## Lo que se solicita
Transcriba sin cambios el pasaje del texto sobre los fundamentos del orden social y político que se inicia en las palabras "La religión —lazo" y concluye tras "súbdito a soberano.".

## Texto seleccionado

FUNDAMENTOS DEL ORDEN SOCIAL Y POLÍTICO

La sociedad y el Estado se asientan sobre cimientos no puramente humanos, sino divinos. Estos son religiosos, morales y jurídicos.
La pretensión de que no existe vínculo alguno entre el hombre o el Estado y Dios, Creador y legislador supremo, es totalmente contraria a la naturaleza. Como lo es la creencia de que sea lícito en la vida política apartarse de los preceptos divinos y legislar sin contar con ellos.
Este es el más grueso error del liberalismo filosófico, del cual derivan luego, en cadena, una parte de los errores socialistas y comunistas y los totalitarios.
La religión —lazo que liga al hombre con Dios— es esencial e inexcusable para vincular a los hombres entre sí, formando la sociedad civil; y lo es para sustentar la autoridad y asegurar la paz social y el bienestar público. No bastan los lazos puramente humanos para sujetar a los hombres en comunidad, y menos para rendirlos a obediencia. Si la relación de hombre a hombre tiene que pasar por Dios, más aún la de súbdito a soberano.
Deleznable asiento el de una vida social que se apoye sobre fundamentos puramente terrenos y fíe su autoridad a la fuerza externa. Sólo la religión impone con máxima autoridad a los gobernantes la medida de su poder y a los ciudadanos la sumisión a la autoridad y la obediencia a la ley.

## Información proporcionada
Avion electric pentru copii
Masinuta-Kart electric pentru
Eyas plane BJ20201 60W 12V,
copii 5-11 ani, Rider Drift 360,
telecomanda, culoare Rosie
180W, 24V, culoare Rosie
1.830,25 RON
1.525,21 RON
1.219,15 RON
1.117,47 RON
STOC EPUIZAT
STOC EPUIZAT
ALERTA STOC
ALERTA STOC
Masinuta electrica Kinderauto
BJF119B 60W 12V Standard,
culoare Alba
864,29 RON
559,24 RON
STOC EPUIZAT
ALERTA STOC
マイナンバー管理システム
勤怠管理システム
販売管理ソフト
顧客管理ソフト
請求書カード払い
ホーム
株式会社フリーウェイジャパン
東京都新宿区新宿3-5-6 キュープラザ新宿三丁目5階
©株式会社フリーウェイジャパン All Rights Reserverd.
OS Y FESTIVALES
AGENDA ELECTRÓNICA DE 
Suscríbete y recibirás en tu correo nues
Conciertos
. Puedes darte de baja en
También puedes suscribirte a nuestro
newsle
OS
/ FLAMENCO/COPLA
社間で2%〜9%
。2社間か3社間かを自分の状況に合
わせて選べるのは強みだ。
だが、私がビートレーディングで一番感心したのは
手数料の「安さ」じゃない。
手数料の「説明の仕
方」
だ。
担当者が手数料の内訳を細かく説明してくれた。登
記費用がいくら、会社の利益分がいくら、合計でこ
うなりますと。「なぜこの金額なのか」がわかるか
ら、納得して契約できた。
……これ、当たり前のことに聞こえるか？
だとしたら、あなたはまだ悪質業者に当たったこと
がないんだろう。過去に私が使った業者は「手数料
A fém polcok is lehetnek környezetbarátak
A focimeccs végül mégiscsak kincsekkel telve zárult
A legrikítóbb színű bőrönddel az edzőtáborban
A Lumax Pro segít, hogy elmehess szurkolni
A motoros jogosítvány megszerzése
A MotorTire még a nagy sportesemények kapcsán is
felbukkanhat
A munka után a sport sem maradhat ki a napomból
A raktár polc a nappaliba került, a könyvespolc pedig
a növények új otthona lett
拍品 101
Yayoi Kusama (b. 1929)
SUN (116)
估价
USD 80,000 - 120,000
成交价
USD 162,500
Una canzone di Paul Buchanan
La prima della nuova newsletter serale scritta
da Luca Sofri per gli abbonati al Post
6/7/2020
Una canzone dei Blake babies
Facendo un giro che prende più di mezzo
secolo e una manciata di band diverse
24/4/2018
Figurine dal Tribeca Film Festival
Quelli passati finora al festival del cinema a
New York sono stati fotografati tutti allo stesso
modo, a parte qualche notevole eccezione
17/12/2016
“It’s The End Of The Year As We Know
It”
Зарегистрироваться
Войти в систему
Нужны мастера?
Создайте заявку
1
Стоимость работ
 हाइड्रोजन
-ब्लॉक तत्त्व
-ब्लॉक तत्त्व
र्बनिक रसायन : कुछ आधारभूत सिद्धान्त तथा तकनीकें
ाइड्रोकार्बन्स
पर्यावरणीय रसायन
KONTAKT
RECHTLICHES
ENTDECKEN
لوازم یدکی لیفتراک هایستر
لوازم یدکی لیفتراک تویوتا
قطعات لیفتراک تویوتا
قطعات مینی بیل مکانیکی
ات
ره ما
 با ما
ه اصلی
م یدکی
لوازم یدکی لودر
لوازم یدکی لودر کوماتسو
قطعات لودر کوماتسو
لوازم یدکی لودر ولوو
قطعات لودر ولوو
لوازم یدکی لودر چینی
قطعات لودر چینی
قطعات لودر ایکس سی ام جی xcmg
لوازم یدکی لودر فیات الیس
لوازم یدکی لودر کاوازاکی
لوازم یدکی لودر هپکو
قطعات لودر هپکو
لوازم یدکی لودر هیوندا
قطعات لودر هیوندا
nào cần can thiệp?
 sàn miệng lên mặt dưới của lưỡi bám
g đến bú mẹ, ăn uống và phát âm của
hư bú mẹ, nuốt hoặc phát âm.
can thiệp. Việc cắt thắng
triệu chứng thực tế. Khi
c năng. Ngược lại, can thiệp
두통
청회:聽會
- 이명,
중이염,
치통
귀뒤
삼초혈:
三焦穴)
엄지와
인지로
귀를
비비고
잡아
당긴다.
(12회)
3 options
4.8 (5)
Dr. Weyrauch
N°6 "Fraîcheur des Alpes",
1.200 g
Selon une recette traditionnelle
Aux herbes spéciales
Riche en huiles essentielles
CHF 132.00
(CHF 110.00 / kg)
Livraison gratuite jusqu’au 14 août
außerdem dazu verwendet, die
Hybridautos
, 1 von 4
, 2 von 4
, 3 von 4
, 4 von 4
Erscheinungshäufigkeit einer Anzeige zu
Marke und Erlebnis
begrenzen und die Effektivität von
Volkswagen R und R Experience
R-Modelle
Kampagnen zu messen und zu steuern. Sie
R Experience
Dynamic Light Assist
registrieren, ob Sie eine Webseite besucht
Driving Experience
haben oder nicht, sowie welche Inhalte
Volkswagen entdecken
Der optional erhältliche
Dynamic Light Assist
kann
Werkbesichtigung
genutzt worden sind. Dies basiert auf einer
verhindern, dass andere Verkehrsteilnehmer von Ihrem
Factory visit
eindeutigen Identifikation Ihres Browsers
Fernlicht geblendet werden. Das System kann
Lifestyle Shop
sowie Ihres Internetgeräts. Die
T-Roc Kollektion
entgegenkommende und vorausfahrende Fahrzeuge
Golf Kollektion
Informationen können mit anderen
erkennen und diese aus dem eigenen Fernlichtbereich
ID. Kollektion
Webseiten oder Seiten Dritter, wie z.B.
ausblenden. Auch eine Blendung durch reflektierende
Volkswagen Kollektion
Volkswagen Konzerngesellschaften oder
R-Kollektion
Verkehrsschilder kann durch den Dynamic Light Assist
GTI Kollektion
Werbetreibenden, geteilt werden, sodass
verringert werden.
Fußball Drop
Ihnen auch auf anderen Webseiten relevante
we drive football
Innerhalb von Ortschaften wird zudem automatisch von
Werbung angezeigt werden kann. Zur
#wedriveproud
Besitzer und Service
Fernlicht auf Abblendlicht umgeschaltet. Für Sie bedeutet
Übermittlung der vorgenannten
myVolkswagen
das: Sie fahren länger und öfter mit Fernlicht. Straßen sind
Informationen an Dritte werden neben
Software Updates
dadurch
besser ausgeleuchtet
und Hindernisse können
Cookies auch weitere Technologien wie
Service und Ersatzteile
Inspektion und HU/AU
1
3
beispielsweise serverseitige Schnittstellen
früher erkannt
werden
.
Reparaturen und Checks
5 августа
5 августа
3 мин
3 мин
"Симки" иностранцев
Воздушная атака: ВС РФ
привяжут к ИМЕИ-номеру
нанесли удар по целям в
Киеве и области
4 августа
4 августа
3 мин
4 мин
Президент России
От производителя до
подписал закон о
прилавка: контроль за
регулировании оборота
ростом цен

## Espacio de respuesta
La religión —lazo que liga al hombre con Dios— es esencial e inexcusable para vincular a los hombres entre sí, formando la sociedad civil; y lo es para sustentar la autoridad y asegurar la paz social y el bienestar público. No bastan los lazos puramente humanos para sujetar a los hombres en comunidad, y menos para rendirlos a obediencia. Si la relación de hombre a hombre tiene que pasar por Dios, más aún la de súbdito a soberano.